Sie trat näher auf ihn zu.

»Was wollte er von dir?« fragte sie interessiert.

»Ich weiß, daß ich mich auf deine Diskretion verlassen kann, wenn es sich um deine eigenen Interessen handelt; denn ich nehme an, daß du nichts dagegen hast, die Frau ›eines von den Neunen‹ zu werden, solange du noch nicht Vorsitzende der Union für Frauenrechte bist.«

»Spann mich nicht auf die Folter, John!« sie legte ihre Hand versöhnlich auf seine Schulter, »du weißt, vor dem Frühstück bin ich immer schlecht aufgelegt.«

»Du hattest ja ganz recht,« sagte er mit höflichem Spott.

»Was wollte er also von dir?«

Einen Augenblick zögerte Tillny noch; dann erbarmte er sich ihrer und sagte trocken:

»Er will den Präsidenten stürzen.«

»Und wie willst du ihm dabei helfen?« fragte sie mißtrauisch.

»Ich habe ihm vorgeschlagen, daß er die Prinzessin politisch ausnutzen soll – ihre interessante Geschichte – und dann ihr Verhältnis zu den Arbeitern. Wenn sie nicht schon ihre Heilige ist, dann wird sie es in den nächsten Tagen.«

»Dachte ich mir's doch, daß etwas dahinter steckte, als du sie so edelmütig in mein Haus schlepptest.«

»Nein, meine Liebe, du dachtest nur, ich wollte vorbeugen, daß sie in die Krallen eines Kollegen geriete.«

»Du hast recht, mein Freund, so viel Scharfsinn traute ich dir nicht zu.«

»Da siehst du!«

Er drehte sich zu ihr um und sagte geschäftsmäßig:

»Die Prinzessin soll mir und dir als Sprungbrett dienen.
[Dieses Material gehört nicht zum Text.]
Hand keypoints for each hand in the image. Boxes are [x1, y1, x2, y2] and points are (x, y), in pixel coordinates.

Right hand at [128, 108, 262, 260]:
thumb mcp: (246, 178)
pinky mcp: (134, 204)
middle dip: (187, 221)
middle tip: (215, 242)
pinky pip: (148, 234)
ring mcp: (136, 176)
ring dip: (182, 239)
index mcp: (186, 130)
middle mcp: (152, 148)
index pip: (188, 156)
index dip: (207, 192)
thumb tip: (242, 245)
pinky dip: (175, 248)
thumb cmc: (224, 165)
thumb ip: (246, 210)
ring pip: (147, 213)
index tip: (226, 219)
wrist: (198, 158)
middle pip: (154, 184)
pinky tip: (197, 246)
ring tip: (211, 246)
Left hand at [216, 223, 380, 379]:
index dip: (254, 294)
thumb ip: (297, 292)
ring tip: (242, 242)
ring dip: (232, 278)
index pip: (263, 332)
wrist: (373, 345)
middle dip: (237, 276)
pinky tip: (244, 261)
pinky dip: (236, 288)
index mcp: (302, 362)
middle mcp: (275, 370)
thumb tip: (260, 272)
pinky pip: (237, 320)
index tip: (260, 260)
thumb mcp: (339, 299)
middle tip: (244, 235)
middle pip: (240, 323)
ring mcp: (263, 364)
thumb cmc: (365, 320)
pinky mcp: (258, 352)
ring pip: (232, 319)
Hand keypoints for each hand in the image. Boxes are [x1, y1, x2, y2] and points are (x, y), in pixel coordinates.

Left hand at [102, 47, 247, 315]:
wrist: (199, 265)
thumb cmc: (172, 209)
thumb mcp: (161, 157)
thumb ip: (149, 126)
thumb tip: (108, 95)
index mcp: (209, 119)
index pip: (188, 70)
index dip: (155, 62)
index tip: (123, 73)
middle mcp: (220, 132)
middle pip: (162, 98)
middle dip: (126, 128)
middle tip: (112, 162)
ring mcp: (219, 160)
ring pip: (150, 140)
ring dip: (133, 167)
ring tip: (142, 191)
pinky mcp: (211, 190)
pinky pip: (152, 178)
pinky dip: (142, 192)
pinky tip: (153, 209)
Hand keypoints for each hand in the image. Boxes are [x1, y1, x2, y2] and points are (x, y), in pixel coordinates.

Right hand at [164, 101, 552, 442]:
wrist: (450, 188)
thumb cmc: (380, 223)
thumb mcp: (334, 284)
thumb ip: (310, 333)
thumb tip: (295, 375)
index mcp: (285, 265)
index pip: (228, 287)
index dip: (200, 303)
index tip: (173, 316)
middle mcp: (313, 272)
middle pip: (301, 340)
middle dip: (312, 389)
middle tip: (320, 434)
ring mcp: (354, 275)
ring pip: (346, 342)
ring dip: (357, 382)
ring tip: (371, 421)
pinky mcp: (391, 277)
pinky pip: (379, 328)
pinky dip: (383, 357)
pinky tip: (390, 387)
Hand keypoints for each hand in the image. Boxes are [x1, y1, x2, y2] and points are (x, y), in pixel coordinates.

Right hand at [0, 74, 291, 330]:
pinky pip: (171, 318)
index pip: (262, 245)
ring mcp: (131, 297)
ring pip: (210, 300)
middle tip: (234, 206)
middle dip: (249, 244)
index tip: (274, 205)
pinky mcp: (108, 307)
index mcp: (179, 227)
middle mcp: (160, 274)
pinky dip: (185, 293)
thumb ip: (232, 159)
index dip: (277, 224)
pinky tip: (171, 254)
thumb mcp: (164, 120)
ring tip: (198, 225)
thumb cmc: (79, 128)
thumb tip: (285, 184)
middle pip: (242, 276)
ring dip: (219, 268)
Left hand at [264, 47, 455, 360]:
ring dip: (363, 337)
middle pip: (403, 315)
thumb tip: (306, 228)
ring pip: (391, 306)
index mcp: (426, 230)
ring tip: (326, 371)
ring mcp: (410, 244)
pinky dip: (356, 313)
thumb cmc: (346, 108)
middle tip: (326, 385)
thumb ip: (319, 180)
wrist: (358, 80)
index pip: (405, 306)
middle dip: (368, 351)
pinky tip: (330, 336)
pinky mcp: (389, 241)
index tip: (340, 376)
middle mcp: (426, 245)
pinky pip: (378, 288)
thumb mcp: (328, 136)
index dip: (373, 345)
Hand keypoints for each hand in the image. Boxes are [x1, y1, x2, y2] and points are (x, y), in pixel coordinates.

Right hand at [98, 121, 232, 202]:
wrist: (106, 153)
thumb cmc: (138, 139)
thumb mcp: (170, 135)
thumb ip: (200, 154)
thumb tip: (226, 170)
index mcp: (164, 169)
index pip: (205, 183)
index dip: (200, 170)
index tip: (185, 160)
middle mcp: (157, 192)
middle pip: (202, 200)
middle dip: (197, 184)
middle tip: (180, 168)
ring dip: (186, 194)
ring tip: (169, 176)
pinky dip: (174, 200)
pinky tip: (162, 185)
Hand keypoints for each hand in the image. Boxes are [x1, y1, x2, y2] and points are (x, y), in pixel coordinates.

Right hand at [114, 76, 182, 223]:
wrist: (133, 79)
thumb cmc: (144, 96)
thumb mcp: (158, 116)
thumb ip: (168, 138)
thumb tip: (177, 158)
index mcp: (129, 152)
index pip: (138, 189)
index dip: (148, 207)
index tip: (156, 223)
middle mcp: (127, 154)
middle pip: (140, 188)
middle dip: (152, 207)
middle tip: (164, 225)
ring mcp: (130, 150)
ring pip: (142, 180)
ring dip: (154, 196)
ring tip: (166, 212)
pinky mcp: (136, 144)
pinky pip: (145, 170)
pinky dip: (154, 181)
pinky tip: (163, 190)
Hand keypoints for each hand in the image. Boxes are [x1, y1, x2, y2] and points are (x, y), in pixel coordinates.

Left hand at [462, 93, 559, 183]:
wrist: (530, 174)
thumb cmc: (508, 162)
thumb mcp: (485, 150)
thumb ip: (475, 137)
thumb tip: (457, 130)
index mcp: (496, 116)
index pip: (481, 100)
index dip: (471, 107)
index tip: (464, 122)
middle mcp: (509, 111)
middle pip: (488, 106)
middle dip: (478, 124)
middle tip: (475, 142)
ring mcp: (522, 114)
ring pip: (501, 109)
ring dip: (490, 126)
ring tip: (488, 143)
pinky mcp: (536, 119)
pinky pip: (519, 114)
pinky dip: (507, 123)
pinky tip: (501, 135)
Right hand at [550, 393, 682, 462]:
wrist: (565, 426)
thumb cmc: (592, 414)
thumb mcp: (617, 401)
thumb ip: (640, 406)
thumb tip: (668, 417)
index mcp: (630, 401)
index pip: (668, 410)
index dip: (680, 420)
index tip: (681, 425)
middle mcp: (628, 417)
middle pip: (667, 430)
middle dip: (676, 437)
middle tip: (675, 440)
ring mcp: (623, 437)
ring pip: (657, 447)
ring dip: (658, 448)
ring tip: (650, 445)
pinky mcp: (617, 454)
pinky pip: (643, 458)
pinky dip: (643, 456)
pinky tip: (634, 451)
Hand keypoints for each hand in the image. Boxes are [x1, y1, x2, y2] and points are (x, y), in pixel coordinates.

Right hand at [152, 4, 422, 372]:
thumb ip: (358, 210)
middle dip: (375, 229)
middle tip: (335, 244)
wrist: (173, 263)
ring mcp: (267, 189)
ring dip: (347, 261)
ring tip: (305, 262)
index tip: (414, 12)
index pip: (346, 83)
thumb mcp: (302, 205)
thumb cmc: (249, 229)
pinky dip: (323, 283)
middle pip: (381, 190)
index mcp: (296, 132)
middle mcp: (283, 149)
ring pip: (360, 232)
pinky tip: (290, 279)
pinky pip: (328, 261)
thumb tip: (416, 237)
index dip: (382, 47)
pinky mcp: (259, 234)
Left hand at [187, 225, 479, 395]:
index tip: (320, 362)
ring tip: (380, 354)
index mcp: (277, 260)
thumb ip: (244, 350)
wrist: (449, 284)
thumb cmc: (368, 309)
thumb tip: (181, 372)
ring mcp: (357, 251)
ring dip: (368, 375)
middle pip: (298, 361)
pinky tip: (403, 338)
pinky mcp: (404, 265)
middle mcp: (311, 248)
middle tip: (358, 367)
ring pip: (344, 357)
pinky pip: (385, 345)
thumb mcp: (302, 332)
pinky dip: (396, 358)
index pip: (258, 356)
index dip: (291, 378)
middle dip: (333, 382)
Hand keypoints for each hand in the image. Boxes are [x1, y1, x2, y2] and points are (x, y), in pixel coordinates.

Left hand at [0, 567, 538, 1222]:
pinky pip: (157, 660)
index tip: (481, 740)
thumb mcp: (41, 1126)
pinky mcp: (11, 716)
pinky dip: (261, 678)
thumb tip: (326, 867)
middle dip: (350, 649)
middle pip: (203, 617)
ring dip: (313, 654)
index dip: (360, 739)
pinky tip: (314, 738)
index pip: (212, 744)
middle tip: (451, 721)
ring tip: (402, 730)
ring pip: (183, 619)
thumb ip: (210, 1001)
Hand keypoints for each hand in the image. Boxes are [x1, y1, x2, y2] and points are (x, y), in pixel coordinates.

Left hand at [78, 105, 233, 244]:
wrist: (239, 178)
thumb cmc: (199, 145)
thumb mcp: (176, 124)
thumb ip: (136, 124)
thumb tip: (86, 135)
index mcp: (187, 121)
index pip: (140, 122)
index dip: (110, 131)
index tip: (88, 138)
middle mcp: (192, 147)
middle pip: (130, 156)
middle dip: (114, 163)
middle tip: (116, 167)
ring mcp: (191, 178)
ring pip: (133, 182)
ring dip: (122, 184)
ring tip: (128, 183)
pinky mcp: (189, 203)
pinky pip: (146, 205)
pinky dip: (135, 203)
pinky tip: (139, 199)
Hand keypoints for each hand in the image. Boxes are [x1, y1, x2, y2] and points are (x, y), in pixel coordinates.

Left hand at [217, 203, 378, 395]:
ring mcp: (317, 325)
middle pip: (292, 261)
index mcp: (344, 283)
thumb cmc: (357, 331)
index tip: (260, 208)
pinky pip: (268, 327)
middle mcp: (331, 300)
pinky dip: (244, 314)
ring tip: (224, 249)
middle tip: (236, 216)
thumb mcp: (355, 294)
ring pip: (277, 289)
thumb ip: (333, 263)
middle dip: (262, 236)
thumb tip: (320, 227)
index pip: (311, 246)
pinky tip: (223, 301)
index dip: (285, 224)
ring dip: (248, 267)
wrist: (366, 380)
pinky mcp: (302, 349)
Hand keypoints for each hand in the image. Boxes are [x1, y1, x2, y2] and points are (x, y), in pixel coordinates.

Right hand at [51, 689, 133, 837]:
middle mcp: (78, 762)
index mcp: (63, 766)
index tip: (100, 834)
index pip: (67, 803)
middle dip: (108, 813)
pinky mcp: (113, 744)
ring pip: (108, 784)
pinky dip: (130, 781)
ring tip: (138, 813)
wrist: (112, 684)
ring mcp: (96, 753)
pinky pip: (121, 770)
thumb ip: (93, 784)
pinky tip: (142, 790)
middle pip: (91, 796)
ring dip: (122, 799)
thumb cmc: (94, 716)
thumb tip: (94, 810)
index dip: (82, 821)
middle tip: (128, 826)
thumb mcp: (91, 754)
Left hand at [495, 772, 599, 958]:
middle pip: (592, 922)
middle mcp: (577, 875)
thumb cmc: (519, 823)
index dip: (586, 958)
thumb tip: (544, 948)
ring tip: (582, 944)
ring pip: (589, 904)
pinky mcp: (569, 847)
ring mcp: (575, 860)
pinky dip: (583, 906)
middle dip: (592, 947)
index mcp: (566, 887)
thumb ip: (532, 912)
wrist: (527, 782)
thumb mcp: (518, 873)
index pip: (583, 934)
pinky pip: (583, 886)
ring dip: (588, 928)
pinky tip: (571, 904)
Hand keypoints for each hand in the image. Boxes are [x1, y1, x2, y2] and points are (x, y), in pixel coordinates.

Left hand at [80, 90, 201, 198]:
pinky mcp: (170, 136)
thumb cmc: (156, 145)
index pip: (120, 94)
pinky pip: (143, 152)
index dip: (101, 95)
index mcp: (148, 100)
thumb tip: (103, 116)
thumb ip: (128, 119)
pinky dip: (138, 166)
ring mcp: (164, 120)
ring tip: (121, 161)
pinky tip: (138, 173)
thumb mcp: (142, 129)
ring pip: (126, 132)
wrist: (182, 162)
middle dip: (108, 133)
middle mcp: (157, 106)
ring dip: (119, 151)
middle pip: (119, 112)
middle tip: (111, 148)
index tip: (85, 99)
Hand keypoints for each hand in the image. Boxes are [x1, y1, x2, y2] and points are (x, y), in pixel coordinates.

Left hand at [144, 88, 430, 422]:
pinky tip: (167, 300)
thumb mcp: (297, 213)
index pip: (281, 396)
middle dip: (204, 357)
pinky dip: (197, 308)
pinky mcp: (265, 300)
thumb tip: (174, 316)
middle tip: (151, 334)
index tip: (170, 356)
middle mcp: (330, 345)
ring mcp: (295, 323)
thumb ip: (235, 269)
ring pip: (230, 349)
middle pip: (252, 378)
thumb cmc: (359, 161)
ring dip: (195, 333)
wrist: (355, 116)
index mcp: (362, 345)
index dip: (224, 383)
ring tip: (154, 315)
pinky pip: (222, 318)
Schultz hat mir im Namen des Trusts den ledigen Platz unter den Neunen versprochen – wenn wir siegen.«

»Aber ich begreife nicht –«

»Das habe ich auch nicht erwartet,« sagte er mit unerschütterlicher Freundlichkeit – »gelegentlich werde ich dich einweihen, heute aber habe ich keine Zeit. Nur glaube ich, daß du gut daran tun würdest, sie für deine Frauensache zu gewinnen. Mach Reklame mit ihr! Zeige sie bei deinen Versammlungen! Je mehr über sie gesprochen wird, desto nützlicher ist es für uns. Studiere sie, meine Liebe, und mach deine Sache gut.«

Er machte eine freundlich verabschiedende Bewegung und beugte sich über die Papiere auf seinem Schreibtisch.

»Das brauchst du mir nicht erst zu sagen, mein Freund.«

»Um so besser, meine Liebe: dann wären wir uns ja mal wieder einig.«

Sie kehrte ihm gereizt den Rücken und ging hinaus.